Este tema es complicado, sostiene, porque la música está regida por una industria indolente. Además de que “los que somos independientes nos la vemos siempre duras para difundir nuestro trabajo. Somos invisibles para la industria. Los grandes autores han dicho que tenemos que hacer la diferencia entre entretenimiento y arte, lo que requiere años de preparación, trabajo, disciplina y mucha entrega. También un conocimiento profundo de nutrición. Hay que ir a fondo al mismo tiempo de no dejar pasar “el bombardeo de cosas que se hacen al aventón y dan poca nutrición.
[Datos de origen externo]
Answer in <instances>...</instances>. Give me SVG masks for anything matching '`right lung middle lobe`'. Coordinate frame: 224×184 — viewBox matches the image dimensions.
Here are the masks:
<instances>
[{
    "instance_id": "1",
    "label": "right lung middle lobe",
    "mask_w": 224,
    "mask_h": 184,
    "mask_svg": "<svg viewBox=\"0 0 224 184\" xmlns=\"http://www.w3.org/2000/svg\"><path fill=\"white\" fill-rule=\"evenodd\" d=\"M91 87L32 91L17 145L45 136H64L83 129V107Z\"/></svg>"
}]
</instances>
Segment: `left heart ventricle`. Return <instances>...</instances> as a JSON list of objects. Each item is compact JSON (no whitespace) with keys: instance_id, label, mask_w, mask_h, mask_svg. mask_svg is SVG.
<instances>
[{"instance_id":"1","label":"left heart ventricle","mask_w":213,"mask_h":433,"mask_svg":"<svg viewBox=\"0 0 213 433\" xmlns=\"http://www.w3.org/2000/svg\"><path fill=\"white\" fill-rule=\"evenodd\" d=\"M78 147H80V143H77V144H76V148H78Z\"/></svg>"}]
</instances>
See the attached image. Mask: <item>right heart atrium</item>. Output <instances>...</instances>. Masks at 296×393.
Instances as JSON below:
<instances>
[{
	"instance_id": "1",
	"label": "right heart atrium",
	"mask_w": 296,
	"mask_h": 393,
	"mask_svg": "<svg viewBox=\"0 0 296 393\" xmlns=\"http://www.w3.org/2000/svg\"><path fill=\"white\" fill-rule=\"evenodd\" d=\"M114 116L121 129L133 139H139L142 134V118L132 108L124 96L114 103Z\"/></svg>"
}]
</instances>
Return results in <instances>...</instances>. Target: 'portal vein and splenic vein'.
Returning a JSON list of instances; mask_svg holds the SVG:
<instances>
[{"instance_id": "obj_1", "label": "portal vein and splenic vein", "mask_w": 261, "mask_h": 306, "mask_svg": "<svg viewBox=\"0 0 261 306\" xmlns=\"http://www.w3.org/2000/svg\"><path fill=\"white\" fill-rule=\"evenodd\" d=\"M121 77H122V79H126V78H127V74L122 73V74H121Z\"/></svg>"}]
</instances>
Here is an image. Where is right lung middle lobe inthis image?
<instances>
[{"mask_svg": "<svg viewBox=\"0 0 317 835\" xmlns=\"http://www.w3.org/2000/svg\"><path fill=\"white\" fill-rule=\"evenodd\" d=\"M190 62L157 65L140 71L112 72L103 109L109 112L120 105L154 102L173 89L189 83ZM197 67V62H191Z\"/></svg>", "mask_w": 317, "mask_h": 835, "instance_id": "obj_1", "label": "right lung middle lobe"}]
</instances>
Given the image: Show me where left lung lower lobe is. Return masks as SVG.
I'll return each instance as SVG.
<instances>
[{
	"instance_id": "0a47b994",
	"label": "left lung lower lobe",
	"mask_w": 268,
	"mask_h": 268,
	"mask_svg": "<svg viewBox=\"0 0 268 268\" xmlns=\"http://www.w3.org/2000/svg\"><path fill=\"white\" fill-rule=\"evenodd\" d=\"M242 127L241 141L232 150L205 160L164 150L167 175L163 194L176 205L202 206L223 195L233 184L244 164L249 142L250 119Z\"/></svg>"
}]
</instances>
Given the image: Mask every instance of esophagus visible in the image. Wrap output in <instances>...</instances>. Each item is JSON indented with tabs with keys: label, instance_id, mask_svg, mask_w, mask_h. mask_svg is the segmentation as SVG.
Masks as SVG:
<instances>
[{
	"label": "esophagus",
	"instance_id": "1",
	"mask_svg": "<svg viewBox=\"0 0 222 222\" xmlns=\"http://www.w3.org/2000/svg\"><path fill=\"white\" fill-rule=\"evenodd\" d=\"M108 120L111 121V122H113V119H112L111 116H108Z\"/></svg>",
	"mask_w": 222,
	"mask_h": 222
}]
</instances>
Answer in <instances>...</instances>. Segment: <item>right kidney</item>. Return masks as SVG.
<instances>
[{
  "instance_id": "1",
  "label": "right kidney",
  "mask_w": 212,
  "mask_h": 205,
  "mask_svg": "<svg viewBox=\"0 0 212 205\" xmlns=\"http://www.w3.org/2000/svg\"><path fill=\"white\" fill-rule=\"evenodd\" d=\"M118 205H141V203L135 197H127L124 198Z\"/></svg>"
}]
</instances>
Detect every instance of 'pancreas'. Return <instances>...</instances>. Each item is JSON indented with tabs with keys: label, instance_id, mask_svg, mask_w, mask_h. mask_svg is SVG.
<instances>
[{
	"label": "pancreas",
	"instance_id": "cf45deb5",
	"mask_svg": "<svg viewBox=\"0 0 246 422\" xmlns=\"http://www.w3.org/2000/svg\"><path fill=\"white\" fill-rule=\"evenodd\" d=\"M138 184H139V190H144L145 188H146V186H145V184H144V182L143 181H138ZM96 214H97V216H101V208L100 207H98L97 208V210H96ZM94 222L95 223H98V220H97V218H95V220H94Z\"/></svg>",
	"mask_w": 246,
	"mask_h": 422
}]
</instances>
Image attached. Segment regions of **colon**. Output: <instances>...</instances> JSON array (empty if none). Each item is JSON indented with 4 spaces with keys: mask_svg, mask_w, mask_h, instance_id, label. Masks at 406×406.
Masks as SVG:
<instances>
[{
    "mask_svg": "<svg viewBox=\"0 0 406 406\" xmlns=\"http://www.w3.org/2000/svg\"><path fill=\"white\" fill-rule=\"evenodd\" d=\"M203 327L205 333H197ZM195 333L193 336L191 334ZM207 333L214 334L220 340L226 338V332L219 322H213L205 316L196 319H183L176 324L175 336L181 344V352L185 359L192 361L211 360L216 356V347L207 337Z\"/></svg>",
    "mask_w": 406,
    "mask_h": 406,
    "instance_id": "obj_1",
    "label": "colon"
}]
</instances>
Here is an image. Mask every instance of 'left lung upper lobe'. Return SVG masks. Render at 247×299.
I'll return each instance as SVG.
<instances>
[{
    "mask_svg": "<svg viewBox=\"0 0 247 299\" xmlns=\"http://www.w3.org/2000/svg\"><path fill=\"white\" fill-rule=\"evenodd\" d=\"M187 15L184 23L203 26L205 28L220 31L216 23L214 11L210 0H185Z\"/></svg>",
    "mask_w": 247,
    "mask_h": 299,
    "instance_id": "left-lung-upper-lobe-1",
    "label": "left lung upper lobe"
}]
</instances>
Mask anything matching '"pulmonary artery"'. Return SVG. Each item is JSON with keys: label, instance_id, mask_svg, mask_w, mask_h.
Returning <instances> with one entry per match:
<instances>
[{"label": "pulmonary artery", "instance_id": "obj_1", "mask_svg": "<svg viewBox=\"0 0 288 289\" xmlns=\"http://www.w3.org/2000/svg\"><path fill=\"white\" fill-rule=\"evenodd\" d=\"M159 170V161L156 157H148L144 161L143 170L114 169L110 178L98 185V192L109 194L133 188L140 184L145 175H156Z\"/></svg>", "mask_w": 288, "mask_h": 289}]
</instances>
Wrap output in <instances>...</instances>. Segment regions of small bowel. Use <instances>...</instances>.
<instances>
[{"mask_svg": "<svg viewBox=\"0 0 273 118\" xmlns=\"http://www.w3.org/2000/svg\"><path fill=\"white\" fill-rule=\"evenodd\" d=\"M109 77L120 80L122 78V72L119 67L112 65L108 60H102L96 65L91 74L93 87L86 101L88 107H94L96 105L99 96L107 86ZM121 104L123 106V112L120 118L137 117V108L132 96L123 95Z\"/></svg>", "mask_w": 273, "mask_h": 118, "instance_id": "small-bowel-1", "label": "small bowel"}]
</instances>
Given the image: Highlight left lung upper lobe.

A los chavos los están dejando desnutridos, no les permiten ver el menú completo. Está bien escuchar reguetón, pero que los dejen ver toda la comida”.
Anastasia ha editado los siguientes discos: Sonaranda, Son que ara y anda, Sonaranda Puksi’ ik’ al Xochiltzin, Anastasia Guzmán Sonaranda ANTOLOGÍA, Ílhuitl y Cenyólotl, que vio la luz ayer lanzado por Ediciones Pentagrama.
Cenyólotl es un álbum especial, cuenta Sonaranda. “Es el más folclórico que he hecho”. Contiene tres canciones suyas (incluida una obra para guitarra sola) y homenajes, como la pieza Llueve, que es del padre de Salvador Ojeda, la cual comenzaron a hacer ella y El Negro hace 30 años, y Mi herencia, de Higinio Peláez (maestro de las chilenas de la Costa Chica de Guerrero), con quien practicaba en su casa. Otro tributo es La guanábana, son jarocho que presentó el grupo Zacamandú en 1989, un rescate del historiador y jaranero Antonio García de León, y un arreglo que hizo junto con el maestro Miguelito Peña, con quien también estudié durante años.
Anastasia se ha nutrido de lo popular de forma seria, tanto que para ella ha sido parte creativa de su composición, así como el elemento de la cosmovisión indígena. Pasó 13 años en el Instituto de Investigaciones Antropológicas como alumna de Antonio López Austin. El título del disco, Cenyólotl, se lo dio él; quiere decir “corazón de maíz” o “corazón cordial”, en náhuatl clásico. “Según la cosmovisión de los abuelos uno viene a graduarse de Cenyólot, por eso, esta visión no sólo es inspiración, sino también estructura”.
El disco fue presentado ayer en el Museo Nacional de Culturas Populares por Samuel Máynez Champion (músico, escritor e investigador), con la participación poética de Arturo Guzmán Romano y la musical de Anastasia Sonaranda (guitarra, voz, coyolli, composición, arreglos) en compañía de David Sánchez (contrabajo), Omar Guevara (violín) y Carlos García (flauta transversa, percusiones, flautas indígenas y ocarinas).